A residência tem uma geladeira amassada, uma cama de casal, um fogão velho, um colchão inflável, uma televisão e quinquilharias. O ar-condicionado passa longe de ser luxo, pois em Teresina temperaturas acima de 30ºC são rotina.

Leandro toma banho deitado na sala, pois não caberia com maca, ou mesmo cadeira de rodas, no microbanheiro. “Alaga tudo, mas a mãe seca de boa vontade.” O pai, Genildo William de Sousa, 40, é caminhoneiro e sustenta a família com R$ 1.400. Como não cabe no cubículo, fica na casa da filha mais velha e aparece quando não está na estrada.

A família paga R$ 450 de aluguel e gasta mais R$ 1.600 mensais com a ambulância que desloca Leandro até o campus. A conta não fecha.

“O apoio da minha turma de faculdade foi fundamental. Eles fizeram uma campanha para me auxiliar com as despesas e comprar uma cadeira de rodas especial, que fica em pé, que poderá me ajudar.”

A vaquinha, que mobilizou centenas de pessoas, juntou R$ 28 mil, que não devem durar muito tempo. Leandro ainda precisa fazer uma cirurgia para fechar a ferida aberta nas nádegas, o que não tem conseguido realizar pelo SUS.

Caso consiga o procedimento, ele deve ainda ir às aulas na maca por três ou quatro meses. Criou-se até uma maneira para que analise lâminas no microscópio deitado.

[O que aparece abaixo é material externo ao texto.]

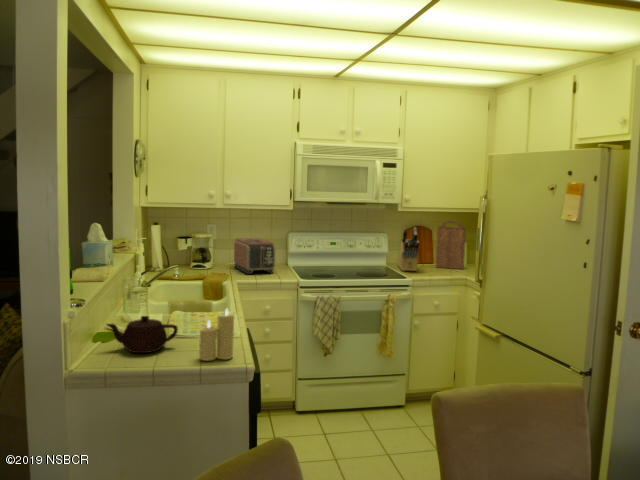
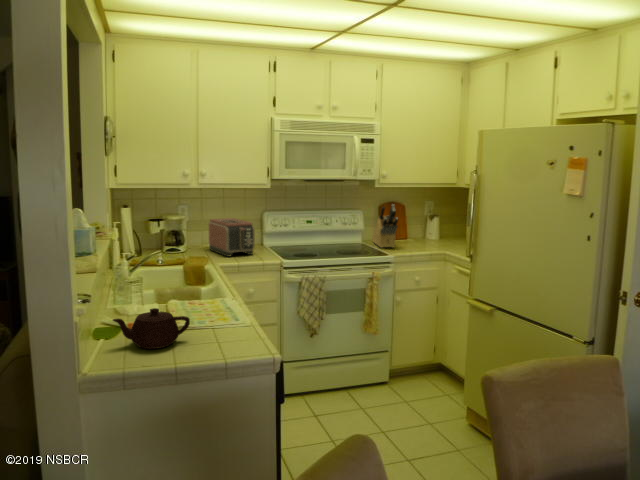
cutting board: present [436,221,466,269] -> none [410,196,440,244]
candle: present [199,309,234,361] -> none [219,297,254,353]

“Para não abrir novamente, pretendo, mesmo depois de a ferida estar cicatrizada, assistir às aulas teóricas deitado. Preciso me preservar. Também preciso fazer uma reabilitação boa, não sei nem mexer na cadeira de rodas, fazer o básico com essa minha nova condição de vida.”

Djalma Barros de Brito Filho, 20, é um dos fiéis escudeiros de Leandro em classe. Ele considera a presença do colega em sala, na maca, algo “encantador”, que criou afeto na turma. “Ele gera uma empatia natural nas pessoas. A forma como encara as coisas, de maneira tão positiva, é um aprendizado para nós.”

Não houve nenhuma recusa por parte dos professores em receber o jovem na maca. Alguns se dispuseram, inclusive, a repor aulas por via eletrônica caso ele precise se ausentar da universidade.

A UFPI pretende investir R$ 4,9 milhões em uma obra que amplie as condições gerais de acessibilidade do campus, que já começou. Demandas específicas do aluno, como acessibilidade em banheiros e laboratórios, estão sendo discutidas e devem ser implantadas aos poucos.

“O curso não será mais fácil para o Leandro, mas ele terá o apoio da instituição para todo o necessário para se formar. É nossa função tornar viável a estada dele aqui”, declara Maraisa Lopes, coordenadora-geral de graduação da UFPI.

A universidade pretende assumir o transporte de Leandro e oferecer a ele uma bolsa de assistência de R$ 400.

“Sou motivado a ser uma pessoa feliz. Estou aprendendo a lidar com a minha nova condição. Isso agora é minha história, jamais vou ignorar isso e vou me preparar para ajudar pessoas na mesma condição que a minha.”